Custom small CNN has better accuracy than the pretrained classifiers

I have a dataset of laser welding images of size 300*300 which contains two class of bad and good weld seam. I have followed Pytorch fine-tuning tutorial for an inception-v3 classifier.

on the other hand, I also build a custom CNN with 3 conv layer and 3 fc. What I observed is that the fine tuning showed lots of variation on validation accuracy. basically, I see different maximum accuracy every time I train my model.
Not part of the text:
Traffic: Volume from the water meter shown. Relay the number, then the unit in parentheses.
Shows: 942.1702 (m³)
Plus, my accuracy in fine-tuning is much less than my custom CNN!! for example the accuracy for my synthetic images from a GAN is 86% with inception-v3, while it is 94% with my custom CNN. The real data for both network shows almost similar behaviour and accuracy, however accuracy in custom CNN is about 2% more.

I trained with different training scales of 200, 500 and 1000 train-set images (half of them for each class like for 200 images we have 100 good and 100 bad). I also include a resize transform of 224 in my train_loader; in fine tuning tutorial, this resize is automatically done to 299 for inception-v3. for each trial, the validation-size and its content is constant.
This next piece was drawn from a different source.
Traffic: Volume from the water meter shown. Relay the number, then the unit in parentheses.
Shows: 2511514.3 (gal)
Do you know what cause this behavior? Is it because my dataset is so different from the pretrained model classes? am I not supposed to get better results with fine-tuning?

My custom CNN:

device = torch.device("cuda" if torch.cuda.is_available() else "cpu")
class Net(nn.Module):
    def __init__(self):
        super(Net, self).__init__()
        self.conv1 = nn.Conv2d(3, 6, 5)
        self.pool = nn.MaxPool2d(2, 2)
        self.conv2 = nn.Conv2d(6, 16, 5)
        self.pool = nn.MaxPool2d(2, 2)
        self.conv3 = nn.Conv2d(16, 24, 5)
        self.fc1 = nn.Linear(13824, 120)
        self.fc2 = nn.Linear(120, 84)
        self.fc3 = nn.Linear(84, 2)

    def forward(self, x):
        x = self.pool(F.relu(self.conv1(x)))
        x = self.pool(F.relu(self.conv2(x)))
        x = self.pool(F.relu(self.conv3(x)))
        #x = x.view(-1, 16 * 5 * 5)
        x = x.view(x.size(0),-1)
        #print(x.shape)
        x = F.relu(self.fc1(x))
        x = F.relu(self.fc2(x))
        x = self.fc3(x)
        #x = F.softmax(x, dim=1)
        return x


model = Net()
criterion = nn.CrossEntropyLoss()
#optimizer = optim.Adam(model.parameters(), lr=0.001)
optimizer = optim.SGD(model.parameters(), lr=0.001, momentum=0.9, weight_decay=5e-4)
model.to(device) 

with training loop of:

epochs = 15
steps = 0
running_loss = 0
print_every = 10
train_losses, test_losses = [], []
train_acc, test_acc = [], []
for epoch in range(epochs):
    for inputs, labels in trainloader:
        steps += 1
        inputs, labels = inputs.to(device), labels.to(device)
        optimizer.zero_grad()
        logps = model.forward(inputs)
        loss = criterion(logps, labels)
        loss.backward()
        optimizer.step()
        running_loss += loss.item()
        
        if steps % print_every == 0:
            test_loss = 0
            accuracy = 0
            model.eval()
            with torch.no_grad():
                for inputs, labels in testloader:
                    inputs, labels = inputs.to(device), labels.to(device)
                    logps = model.forward(inputs)
                    batch_loss = criterion(logps, labels)
                    test_loss += batch_loss.item()
                    
                    ps = torch.exp(logps)
                    top_p, top_class = ps.topk(1, dim=1)
                    equals = top_class == labels.view(*top_class.shape)
                    accuracy += torch.mean(equals.type(torch.FloatTensor)).item()

            train_losses.append(running_loss/len(trainloader))
            test_losses.append(test_loss/len(testloader))
            
            #train_acc.append(running_loss/len(trainloader))
            test_acc.append(accuracy/len(testloader))  
            print(f"Epoch {epoch+1}/{epochs}.. "
                  f"Train loss: {running_loss/print_every:.3f}.. "
                  f"Test loss: {test_loss/len(testloader):.3f}.. "
                  f"Test accuracy: {accuracy/len(testloader):.3f}")
            running_loss = 0
            model.train()

How about performance on the real data?

Hi! The real data for both network shows almost similar behaviour and amount of accuracy, however accuracy in custom CNN is about 2% more.

That situation is common, a little bit of overfitting.